İkinci önsöz başka bir mecraya atar bizi. Şimdiye kadar birçoğumuzun duymadığını düşündüğüm Karamanlılar, ikinci önsözün öznesi durumundadır. Karamanlı tabiri mübadeleyle Anadolu’yu terk etmek zorunda kalan Anadolulu Rum Ortodokslarını tanımlamakta kullanılır. Doğrusunu söylemem gerekirse bu tanımla ilk kez karşılaşınca çok şaşırdım. Bu şaşkınlığımı ve konuya merakımı biraz daha aralayıp gidermek zorundaydım. Benlisoy kusura bakmazsa başka kaynaklardan da araştırmak, bu konuda makaleler bulup okumak arzusu baskın geldi. Toplumumuzun aslında ne kadar kozmopolit, ne kadar renkli ve ne kadar acılı olduğunu bir kez daha öğrendim, öğrendik.
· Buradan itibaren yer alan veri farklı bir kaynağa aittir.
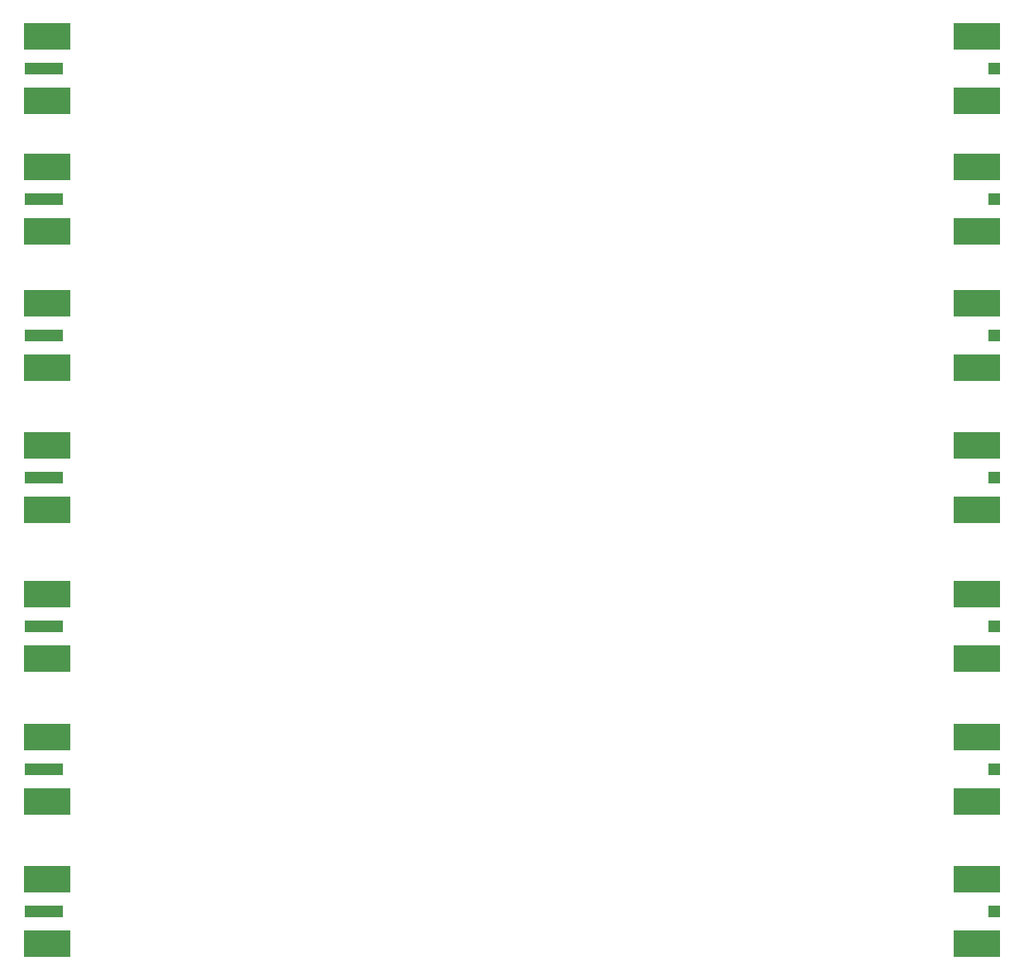
<source format=gts>
G04 EAGLE Gerber RS-274X export*
G75*
%MOMM*%
%FSLAX34Y34*%
%LPD*%
%INTop Solder Mask*%
%IPPOS*%
%AMOC8*
5,1,8,0,0,1.08239X$1,22.5*%
G01*
%ADD10R,4.699000X2.667000*%
%ADD11R,1.143000X1.143000*%
%ADD12C,0.681000*%
%ADD13R,3.937000X1.143000*%


D10*
X974090Y102870D03*
X974090Y36830D03*
D11*
X991870Y69850D03*
D12*
X985520Y109220D03*
X960120Y109220D03*
X985520Y30480D03*
X960120Y30480D03*
X972820Y30480D03*
X972820Y109220D03*
D10*
X22860Y36830D03*
X22860Y102870D03*
D13*
X19050Y69850D03*
D12*
X11430Y30480D03*
X36830Y30480D03*
X11430Y109220D03*
X36830Y109220D03*
X24130Y109220D03*
X24130Y30480D03*
D10*
X974090Y248920D03*
X974090Y182880D03*
D11*
X991870Y215900D03*
D12*
X985520Y255270D03*
X960120Y255270D03*
X985520Y176530D03*
X960120Y176530D03*
X972820Y176530D03*
X972820Y255270D03*
D10*
X22860Y182880D03*
X22860Y248920D03*
D13*
X19050Y215900D03*
D12*
X11430Y176530D03*
X36830Y176530D03*
X11430Y255270D03*
X36830Y255270D03*
X24130Y255270D03*
X24130Y176530D03*
D10*
X974090Y547370D03*
X974090Y481330D03*
D11*
X991870Y514350D03*
D12*
X985520Y553720D03*
X960120Y553720D03*
X985520Y474980D03*
X960120Y474980D03*
X972820Y474980D03*
X972820Y553720D03*
D10*
X22860Y481330D03*
X22860Y547370D03*
D13*
X19050Y514350D03*
D12*
X11430Y474980D03*
X36830Y474980D03*
X11430Y553720D03*
X36830Y553720D03*
X24130Y553720D03*
X24130Y474980D03*
D10*
X974090Y693420D03*
X974090Y627380D03*
D11*
X991870Y660400D03*
D12*
X985520Y699770D03*
X960120Y699770D03*
X985520Y621030D03*
X960120Y621030D03*
X972820Y621030D03*
X972820Y699770D03*
D10*
X22860Y627380D03*
X22860Y693420D03*
D13*
X19050Y660400D03*
D12*
X11430Y621030D03*
X36830Y621030D03*
X11430Y699770D03*
X36830Y699770D03*
X24130Y699770D03*
X24130Y621030D03*
D10*
X22860Y767080D03*
X22860Y833120D03*
D13*
X19050Y800100D03*
D12*
X11430Y760730D03*
X36830Y760730D03*
X11430Y839470D03*
X36830Y839470D03*
X24130Y839470D03*
X24130Y760730D03*
D10*
X974090Y833120D03*
X974090Y767080D03*
D11*
X991870Y800100D03*
D12*
X985520Y839470D03*
X960120Y839470D03*
X985520Y760730D03*
X960120Y760730D03*
X972820Y760730D03*
X972820Y839470D03*
D10*
X22860Y900430D03*
X22860Y966470D03*
D13*
X19050Y933450D03*
D12*
X11430Y894080D03*
X36830Y894080D03*
X11430Y972820D03*
X36830Y972820D03*
X24130Y972820D03*
X24130Y894080D03*
D10*
X974090Y966470D03*
X974090Y900430D03*
D11*
X991870Y933450D03*
D12*
X985520Y972820D03*
X960120Y972820D03*
X985520Y894080D03*
X960120Y894080D03*
X972820Y894080D03*
X972820Y972820D03*
D10*
X22860Y328930D03*
X22860Y394970D03*
D13*
X19050Y361950D03*
D12*
X11430Y322580D03*
X36830Y322580D03*
X11430Y401320D03*
X36830Y401320D03*
X24130Y401320D03*
X24130Y322580D03*
D10*
X974090Y394970D03*
X974090Y328930D03*
D11*
X991870Y361950D03*
D12*
X985520Y401320D03*
X960120Y401320D03*
X985520Y322580D03*
X960120Y322580D03*
X972820Y322580D03*
X972820Y401320D03*
M02*

</source>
Göçe zorlanan Karamanlılar gittikleri yerde Türk, burada Rum olmalarının sıkıntısını hep yaşamışlar. Benlisoy günümüzde Anadolulu Ortodoksları tahkir edici bulunduğundan, bu tabiri kullanırken dikkatli olunması gereğine işaret ediyor. Tarih bilinci, 19. yüzyıl gerçekleri ve göç olgusu bu önsözün temel faktörleri. Karamanlı kültürünün Türk sinemasına etkileri de unutulmamış.
Kitaba gelince, burada Nükhet Eren’in duyguları bana tercüman oluyor. Hakikaten Vahi Öz sanki beyazperdeden fırlamış da Kayseri çarşısına çıkmış gibi. Kendimi ise eski, siyah beyaz bir Türk filmi içinde hissediyorum. Yöre folkloru ve yerel ağızla Türkçe konuşan Kayserili Rum topluluğunun yaşam alışkanlıkları ile hiç tanımadığım bir ortama adım atıyorum. İnsanların(esnafın) birbirleriyle şakalaşmaları, çevirdikleri entrikalar, İstanbul’a gidiş ve taşı toprağı altın İstanbul’da yaşamanın zorlukları ince ince işlenmiş. Döneme ait hemen hemen her şey, yer değişimiyle gelen kültür çeşitliliği, kültürel yolculuk, kültür şoku, çeşitli sorunlar ve kazanımlar bu cep herkülünde ustalıkla işlenmiş.
Önsözlerin ve işlenen öykünün okuyanın kültür dağarcığına yüklü eklemeler yapacağına hiç kuşku yok. Ayrıca bu okumayla alacağınız keyifse iyi ki okumuşum dedirtecek.
Ayşe ÖZDOĞAN ÖZEK
Ayşecim yine harikasın, hemen alıp okuyacağım.